Question: If Kootenai County Republicans do for Coeur d'Alene what they've done for their own party, what kind of a mess will be in?
RE: One park, two views: Recall's first fireworks a dud/Tom Hasslinger, Coeur d'Alene Press
Question (from a Facebook friend): Have Dan Gookin or Steve Adams shown any support for this movement or demonstrated any relationship to it?
There's been some debate here re: whether or not the Reagan Republicans were involved in the recall effort against our mayor and three city council members. You bet they are. Here's an announcement in their newsletter re: the recall effort launched yesterday: “At 10:00 this morning, a citizen's group identified as RecallCdA gathered at the Coeur d'Alene City Hall to file prospective recall petitions with the City Clerk. The group says Coeur d'Alene Mayor Sandi Bloem and Council-members Mike Kennedy, Deanna Goodlander, and Woody McEvers have failed to represent the voice of the community in their excessive spending of taxpayer monies. Included in the list of examples being cited by voters across the city are the approval of a $39 million plan for McEuen Park, excessive salaries of city employees and a growing list of other projects, many made possible by the flow of property tax money being diverted into LCDC coffers, with little regard for public opinion.”
Question: Do you think Ronald Reagan would be involved in an attempt to overthrow a city's nonpartisan, progressive city government simply because it wants to upgrade a park?

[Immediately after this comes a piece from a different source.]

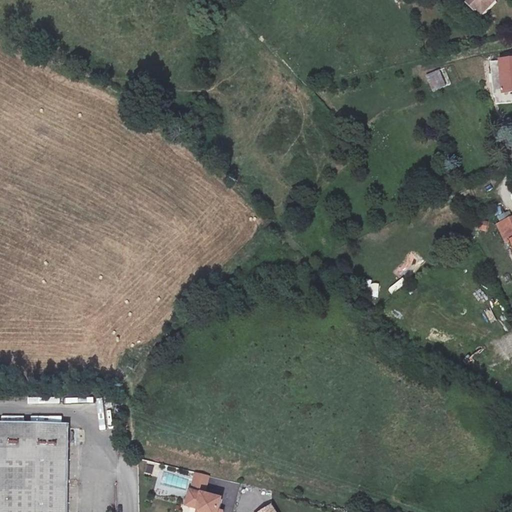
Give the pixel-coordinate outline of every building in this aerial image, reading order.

OrangeTV: I’m also curious what Gookin’s thoughts are on this recall effort. He’s been suspiciously silent on the issue. Could it be that once he got into his position of city councilman he came to realize that the city council wasn’t all the smoke-and-mirrors, backroom dealing shadiness that he had been harping about for so long and that his co-council members are just normal people following due process and not the conspiracy laden bunch of folks he once imagined?
DFO: I also want to know where Steve Adams and his new best buddy, Ron Edinger, stand on this issue. It's one thing to disagree with other members of the City Council on a major issue — and quite another to support a recall attempt or remain mum while colleagues are trashed.
Question (for non-targetted half of the City Council): Where do you stand on this recall bid?